DPS: Suspect never slowed down before deadly crash

Linda Chevalier

Linda Chevalier

KINGMAN - Fleeing from law enforcement, Robert James Dodd was driving "as fast as he could go" on the afternoon of April 22, when the Kingman man allegedly ran a stop sign at Packard Avenue and Bond Street and crashed into a car driven by Linda Chevalier.

According to an Arizona Department of Public Safety report, Dodd was driving in the opposing lane at the time of the fatal collision. He never hit the brakes or made an attempt to avoid Chevalier's 2000 Nissan Altima, according to an eyewitness and DPS accident scene investigators.

Chevalier would die a few hours later at Kingman Regional Medical Center from the injuries the 66-year-old woman suffered in the crash, which ended the latest law enforcement pursuit in which Dodd has been involved - which allegedly is at least five.

According to DPS, Chevalier's fate was sealed when Dodd, driving a 2011 Nissan Versa, fled from a DPS detective in the area of Bull Mountain and Stockton Hill roads.

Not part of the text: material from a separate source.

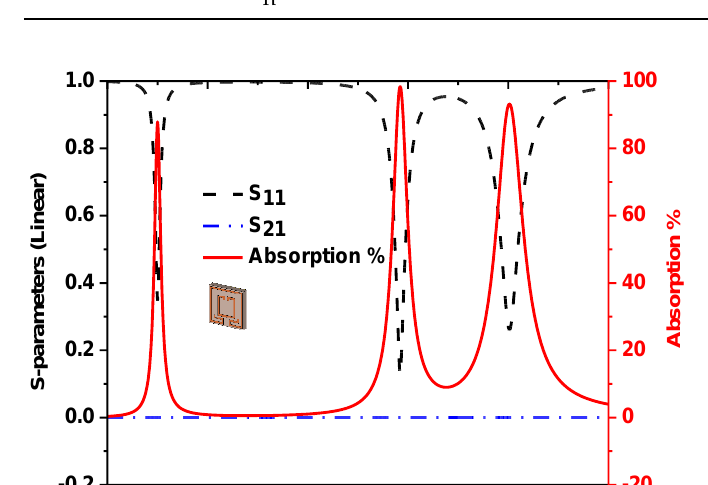
Figure 1. ( a ) Perspective view and ( b ) Simulation setup of proposed MMA.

Wanted by the Arizona Department of Corrections for absconding from parole and several other crimes - including fleeing from law enforcement officers in other incidents - Dodd, 42, drove with no regard for other motorists or his passenger, 25-year-old Bridget Bartlett of Golden Valley.

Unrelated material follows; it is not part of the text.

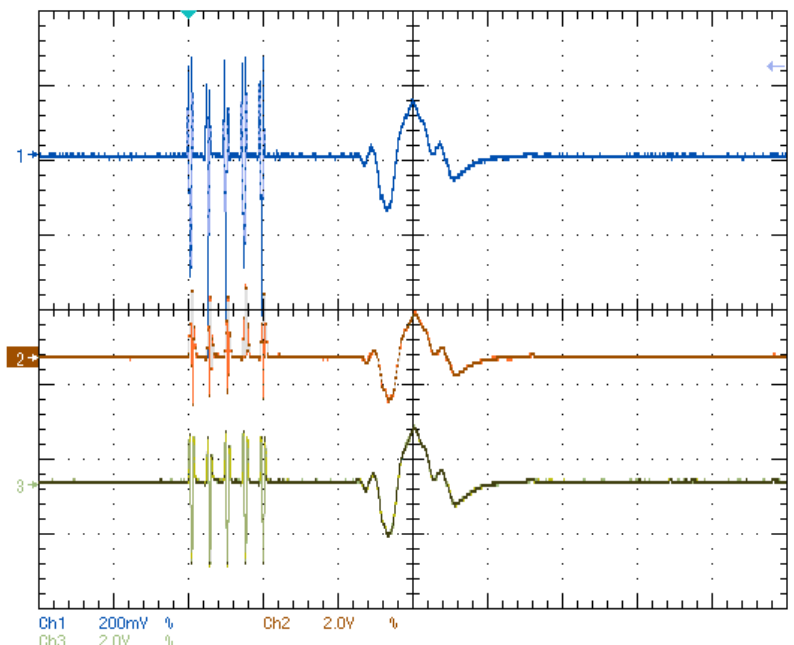
Figure 10. Blue curve: Transmitter input signal; purple curve: Receiver embedded DAC output signal; Olive green track: Receiver analog output signal. Horizontal scale is 10ms/div.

According to the DPS, Dodd drove into oncoming traffic at 60 mph throughout the chase.

Kingman Police officers and Mohave County Sheriff's deputies responded while DPS tried unsuccessfully to get a helicopter in the air.

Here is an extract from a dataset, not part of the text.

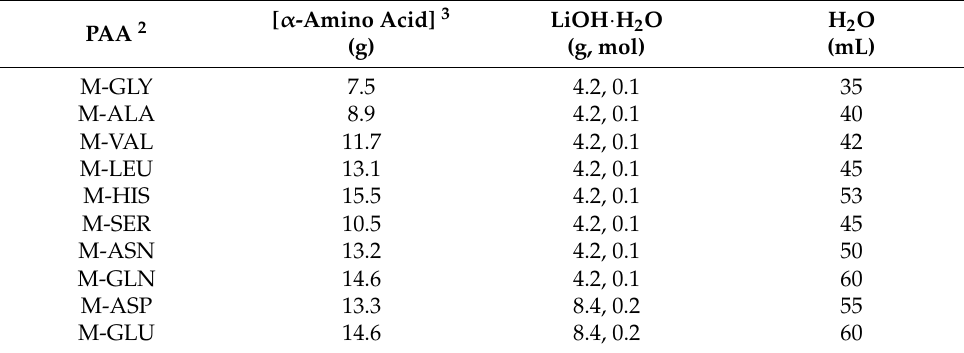
Table 1. Amounts of reagents used in the synthesis of PAAs 1 .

Dodd turned onto Butler Avenue and then onto Lomita Street before he turned west on Packard Avenue, according to the DPS officer's communications with dispatchers.

Seconds later, the crash occurred and the officer immediately requested an ambulance.

"Need medical ... request medical ASAP," said the officer.

Witness Glen Cappello, who lives on Bond Street, said he was sitting on his front patio when he saw a black MCSO patrol vehicle and the DPS vehicle drive southbound on Bond Street with lights and sirens activated. About 20 minutes later, Cappello said he saw the Versa "being driven just as fast as he could go," with police vehicles in pursuit between 200 and 300 feet behind.

Cappello said Dodd blew through the stop sign before the collision. He was driving on the wrong side of the road.

Dodd and Bartlett were taken to a Phoenix hospital. Mortally injured, Chevalier was taken to KRMC. Dodd refused to speak to officers at the scene, but his passenger told a DPS detective that Dodd was indeed fleeing from police, that the police were running with lights and sirens, and that Dodd was driving at a high rate of speed when he failed to stop and stuck Chevalier.

Dodd has a history of running from law enforcement and has served time in prison for doing so in the past. He faces such a charge in two of four cases against him - but not in this case.

Dodd was charged with second-degree murder for allegedly causing Chevalier's death, along with three counts of criminal damage, possession of dangerous drugs and possession of drug paraphernalia.

In another case he faces charges of unlawful flight, kidnapping, aggravated assault, five counts of misconduct involving weapons, disorderly conduct with a weapon and endangerment.

In this case, Dodd is accused of holding a gun to the head of a man who was driving a car he was a passenger in when law enforcement attempted to make a traffic stop last March.

In yet another case, this one that occurred several days before Chevalier was killed, Dodd was charged with unlawful flight, three counts of criminal damage and two counts of aggravated assault. Finally, his fourth case alleges a single charge of car theft. In all, Dodd faces more than two dozen felony charges.

If convicted on any of them, he faces an enhanced sentence if prosecutors prove he committed those crimes after he violated the terms of his parole.

Dodd was sentenced to prison in 2006 for resisting arrest - and two counts of unlawful flight.

Judge Rick Williams at a hearing in October set a bond of $1 million.